● Directive A
Answer these questions about the forum post on moving into lower-level programming:
(i) Which two things did the poster start web development with?
(ii) What low-level language does the poster say they use?
(iii) What is the poster working on at the moment?

** Opening Page extract block **

They even use both together in some places.

Where did you get that idea?

------
rayvy
I too started w/ web dev (PHP and HTML (so funny to think about those first
days starting out)), but ended up moving to the backend (Apache Suite) for my
current job, and took up lower level programming from there, so here's my 2
cents.

#1 - throw out the "systems engineer" title. It's ambiguous, can't really be
_achieved_ , and I've seen guys out there who are actually Systems Engineers
(in job title) who are so good that it's almost sickening - makes me want to
quit. So first, get rid of the title.

#2 - Learn a low-level language. You seem to be already doing this (I'm a RUST
guy myself). Here you'll probably see (if you haven't already), that there's a
focus/efficiency that isn't _necessary_ for CRUD apps (e.g., passing
references, using as little memory/cpu as possible, etc). But that's kind of
what I like about lower languages, you get almost intimately close to the
machine and understand on a completely different level that a web dev.

#3 - And this is something I'm still dealing with: switch your dev mind from
higher-level web work, to lower level work. What do I mean? Well a lot of
times in web dev, you're building at the application level (e.g., CRUD apps).
However, I'm noticing for a lot of lower-level programming, you're building
_beneath_ the application level. I'm working on a load balancer at the moment,
which isn't really a part of the _application_ , but kinda sits underneath it.
The thing about lower-level dev work is that it's not really the show-boaty
type of thing that a React can be (oh look at my shiny UI). And in my opinion,
it doesn't get celebrated like it should have. I have SO much more respect for
lower-level guys, after jumping into that world.

TLDR; systems engineer title is ambiguous, learn a solid low-level language
and stick with it, reframe your thinking when it comes to designing/planning
what you build

** Closing Page extract block **

● Directive B
Please copy the records word for word, from their first line down through the line that contains "94. Str. Acvila nr. 15,19", including both.

** Opening Available data block **

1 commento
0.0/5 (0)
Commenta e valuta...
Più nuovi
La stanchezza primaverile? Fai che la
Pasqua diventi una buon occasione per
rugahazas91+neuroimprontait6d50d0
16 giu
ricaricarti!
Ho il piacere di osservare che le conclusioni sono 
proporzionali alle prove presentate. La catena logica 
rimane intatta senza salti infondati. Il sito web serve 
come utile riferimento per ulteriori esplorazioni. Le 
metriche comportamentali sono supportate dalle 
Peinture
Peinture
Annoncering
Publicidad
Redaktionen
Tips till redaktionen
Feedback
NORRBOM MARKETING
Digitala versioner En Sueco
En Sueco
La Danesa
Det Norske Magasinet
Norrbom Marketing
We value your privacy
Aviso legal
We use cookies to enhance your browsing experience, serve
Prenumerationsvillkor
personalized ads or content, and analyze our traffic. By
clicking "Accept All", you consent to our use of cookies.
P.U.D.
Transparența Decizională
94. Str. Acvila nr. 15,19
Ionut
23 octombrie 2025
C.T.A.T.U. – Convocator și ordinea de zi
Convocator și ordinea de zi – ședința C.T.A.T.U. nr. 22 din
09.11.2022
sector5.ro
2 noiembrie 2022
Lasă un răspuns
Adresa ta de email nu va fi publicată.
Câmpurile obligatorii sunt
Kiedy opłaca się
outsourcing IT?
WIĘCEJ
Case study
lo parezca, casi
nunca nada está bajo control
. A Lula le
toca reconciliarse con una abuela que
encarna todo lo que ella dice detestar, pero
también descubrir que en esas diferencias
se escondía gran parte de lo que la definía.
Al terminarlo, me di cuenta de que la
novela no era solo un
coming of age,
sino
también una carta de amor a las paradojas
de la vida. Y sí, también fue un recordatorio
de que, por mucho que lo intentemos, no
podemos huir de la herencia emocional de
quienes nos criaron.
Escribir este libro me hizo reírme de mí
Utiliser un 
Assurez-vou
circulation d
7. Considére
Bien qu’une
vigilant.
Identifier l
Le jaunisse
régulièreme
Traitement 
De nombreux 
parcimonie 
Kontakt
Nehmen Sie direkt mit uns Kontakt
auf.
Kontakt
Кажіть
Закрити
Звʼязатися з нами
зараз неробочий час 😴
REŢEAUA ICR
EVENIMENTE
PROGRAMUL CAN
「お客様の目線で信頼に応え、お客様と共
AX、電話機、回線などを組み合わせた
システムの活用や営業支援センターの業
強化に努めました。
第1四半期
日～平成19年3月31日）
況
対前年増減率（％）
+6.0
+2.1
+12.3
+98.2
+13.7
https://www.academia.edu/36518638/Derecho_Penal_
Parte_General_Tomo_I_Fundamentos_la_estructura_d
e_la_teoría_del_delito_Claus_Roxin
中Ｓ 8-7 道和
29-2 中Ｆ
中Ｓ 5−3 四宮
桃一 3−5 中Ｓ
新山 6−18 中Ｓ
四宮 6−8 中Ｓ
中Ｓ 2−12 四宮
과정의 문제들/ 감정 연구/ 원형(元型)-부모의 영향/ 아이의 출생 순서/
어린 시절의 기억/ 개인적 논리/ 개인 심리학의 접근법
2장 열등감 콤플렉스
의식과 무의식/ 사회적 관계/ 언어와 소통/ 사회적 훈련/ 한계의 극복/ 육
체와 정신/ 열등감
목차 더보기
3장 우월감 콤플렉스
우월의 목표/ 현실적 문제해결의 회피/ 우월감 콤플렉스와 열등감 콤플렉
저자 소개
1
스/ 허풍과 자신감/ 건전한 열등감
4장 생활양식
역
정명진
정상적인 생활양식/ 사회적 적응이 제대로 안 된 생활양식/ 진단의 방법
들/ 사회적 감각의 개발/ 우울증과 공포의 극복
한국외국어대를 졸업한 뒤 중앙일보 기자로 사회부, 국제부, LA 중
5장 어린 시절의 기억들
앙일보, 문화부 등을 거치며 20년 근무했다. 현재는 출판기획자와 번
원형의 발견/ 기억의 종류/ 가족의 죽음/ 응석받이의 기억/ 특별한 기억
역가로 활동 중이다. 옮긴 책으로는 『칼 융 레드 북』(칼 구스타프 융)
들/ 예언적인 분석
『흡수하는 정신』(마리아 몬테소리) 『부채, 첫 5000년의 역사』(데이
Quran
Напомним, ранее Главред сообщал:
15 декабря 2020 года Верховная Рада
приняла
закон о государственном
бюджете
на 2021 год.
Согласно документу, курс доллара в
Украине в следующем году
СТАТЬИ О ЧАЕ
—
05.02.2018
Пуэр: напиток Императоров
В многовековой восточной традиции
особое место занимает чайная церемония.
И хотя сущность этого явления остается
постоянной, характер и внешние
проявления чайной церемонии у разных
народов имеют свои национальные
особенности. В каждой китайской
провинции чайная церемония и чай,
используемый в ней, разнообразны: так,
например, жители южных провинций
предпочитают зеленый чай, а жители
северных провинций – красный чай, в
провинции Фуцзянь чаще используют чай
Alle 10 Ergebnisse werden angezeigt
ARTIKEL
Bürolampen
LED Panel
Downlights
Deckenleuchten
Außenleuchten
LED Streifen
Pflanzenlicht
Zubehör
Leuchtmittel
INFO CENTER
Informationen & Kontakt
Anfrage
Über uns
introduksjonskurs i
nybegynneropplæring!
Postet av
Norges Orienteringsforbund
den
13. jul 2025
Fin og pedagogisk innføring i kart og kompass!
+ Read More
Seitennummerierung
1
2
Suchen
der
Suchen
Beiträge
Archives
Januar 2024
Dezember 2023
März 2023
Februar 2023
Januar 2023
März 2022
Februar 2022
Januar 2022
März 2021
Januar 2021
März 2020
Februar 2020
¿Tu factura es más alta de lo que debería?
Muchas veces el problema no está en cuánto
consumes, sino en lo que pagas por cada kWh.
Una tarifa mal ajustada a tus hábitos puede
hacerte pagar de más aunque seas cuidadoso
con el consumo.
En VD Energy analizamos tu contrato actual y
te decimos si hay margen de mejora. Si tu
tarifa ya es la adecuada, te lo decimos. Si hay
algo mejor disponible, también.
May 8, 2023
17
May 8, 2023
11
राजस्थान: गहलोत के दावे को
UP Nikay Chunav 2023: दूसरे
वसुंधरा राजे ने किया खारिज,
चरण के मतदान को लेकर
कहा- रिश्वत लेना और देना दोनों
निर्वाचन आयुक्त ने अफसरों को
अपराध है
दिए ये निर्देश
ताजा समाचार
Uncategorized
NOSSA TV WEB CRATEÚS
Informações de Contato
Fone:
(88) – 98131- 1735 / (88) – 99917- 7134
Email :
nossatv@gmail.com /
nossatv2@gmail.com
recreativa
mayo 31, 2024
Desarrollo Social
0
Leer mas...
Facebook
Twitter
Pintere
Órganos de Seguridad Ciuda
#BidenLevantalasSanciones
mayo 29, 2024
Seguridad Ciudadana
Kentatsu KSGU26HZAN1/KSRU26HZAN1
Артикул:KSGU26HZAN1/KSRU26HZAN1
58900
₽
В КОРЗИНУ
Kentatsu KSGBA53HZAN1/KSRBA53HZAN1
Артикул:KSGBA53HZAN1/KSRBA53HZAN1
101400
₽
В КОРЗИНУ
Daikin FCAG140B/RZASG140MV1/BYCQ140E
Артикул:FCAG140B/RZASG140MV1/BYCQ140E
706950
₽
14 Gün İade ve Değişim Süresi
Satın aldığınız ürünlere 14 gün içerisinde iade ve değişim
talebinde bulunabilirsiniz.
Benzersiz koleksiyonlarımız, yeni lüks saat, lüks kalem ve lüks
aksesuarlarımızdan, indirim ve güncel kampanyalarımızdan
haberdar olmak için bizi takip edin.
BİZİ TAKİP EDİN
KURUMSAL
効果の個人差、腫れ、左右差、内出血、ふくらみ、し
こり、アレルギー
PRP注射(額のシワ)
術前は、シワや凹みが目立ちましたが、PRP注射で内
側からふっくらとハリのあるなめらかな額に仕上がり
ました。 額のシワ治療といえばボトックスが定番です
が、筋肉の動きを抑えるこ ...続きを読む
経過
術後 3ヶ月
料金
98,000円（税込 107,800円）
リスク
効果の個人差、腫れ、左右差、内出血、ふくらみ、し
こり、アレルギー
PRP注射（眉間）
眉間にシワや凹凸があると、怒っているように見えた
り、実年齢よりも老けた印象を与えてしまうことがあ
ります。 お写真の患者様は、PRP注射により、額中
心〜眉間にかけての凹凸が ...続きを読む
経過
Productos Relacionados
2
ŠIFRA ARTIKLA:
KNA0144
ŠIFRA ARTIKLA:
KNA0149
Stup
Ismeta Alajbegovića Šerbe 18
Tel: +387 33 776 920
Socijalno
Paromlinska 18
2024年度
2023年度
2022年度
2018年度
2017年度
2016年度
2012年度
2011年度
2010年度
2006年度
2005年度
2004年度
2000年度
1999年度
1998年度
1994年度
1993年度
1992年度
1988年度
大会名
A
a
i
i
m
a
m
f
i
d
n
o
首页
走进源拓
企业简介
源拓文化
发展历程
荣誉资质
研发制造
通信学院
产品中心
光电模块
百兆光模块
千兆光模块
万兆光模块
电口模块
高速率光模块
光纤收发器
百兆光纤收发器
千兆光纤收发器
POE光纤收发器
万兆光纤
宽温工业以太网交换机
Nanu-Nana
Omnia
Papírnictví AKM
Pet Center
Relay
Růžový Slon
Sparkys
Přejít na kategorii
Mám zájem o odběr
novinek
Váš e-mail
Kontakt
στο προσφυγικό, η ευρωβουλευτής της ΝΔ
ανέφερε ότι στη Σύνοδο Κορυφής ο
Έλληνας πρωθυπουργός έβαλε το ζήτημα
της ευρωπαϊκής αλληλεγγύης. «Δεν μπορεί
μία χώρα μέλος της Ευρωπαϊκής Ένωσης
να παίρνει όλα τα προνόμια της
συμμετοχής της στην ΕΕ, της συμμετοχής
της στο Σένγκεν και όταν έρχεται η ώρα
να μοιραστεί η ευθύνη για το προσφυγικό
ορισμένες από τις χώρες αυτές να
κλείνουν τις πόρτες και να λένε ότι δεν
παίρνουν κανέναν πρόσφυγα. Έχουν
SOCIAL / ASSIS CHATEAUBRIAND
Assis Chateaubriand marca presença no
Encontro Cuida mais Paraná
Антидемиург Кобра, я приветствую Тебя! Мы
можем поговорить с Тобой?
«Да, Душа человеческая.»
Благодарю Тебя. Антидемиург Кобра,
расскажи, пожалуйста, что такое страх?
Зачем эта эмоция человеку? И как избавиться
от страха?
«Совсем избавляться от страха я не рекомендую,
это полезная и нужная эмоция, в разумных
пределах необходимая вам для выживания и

** Closing Available data block **

● Problem solution A
(i) PHP and HTML
(ii) RUST
(iii) A load balancer

● Problem solution B
1 commento
0.0/5 (0)
Commenta e valuta...
Più nuovi
La stanchezza primaverile? Fai che la
Pasqua diventi una buon occasione per
rugahazas91+neuroimprontait6d50d0
16 giu
ricaricarti!
Ho il piacere di osservare che le conclusioni sono 
proporzionali alle prove presentate. La catena logica 
rimane intatta senza salti infondati. Il sito web serve 
come utile riferimento per ulteriori esplorazioni. Le 
metriche comportamentali sono supportate dalle 
Peinture
Peinture
Annoncering
Publicidad
Redaktionen
Tips till redaktionen
Feedback
NORRBOM MARKETING
Digitala versioner En Sueco
En Sueco
La Danesa
Det Norske Magasinet
Norrbom Marketing
We value your privacy
Aviso legal
We use cookies to enhance your browsing experience, serve
Prenumerationsvillkor
personalized ads or content, and analyze our traffic. By
clicking "Accept All", you consent to our use of cookies.
P.U.D.
Transparența Decizională
94. Str. Acvila nr. 15,19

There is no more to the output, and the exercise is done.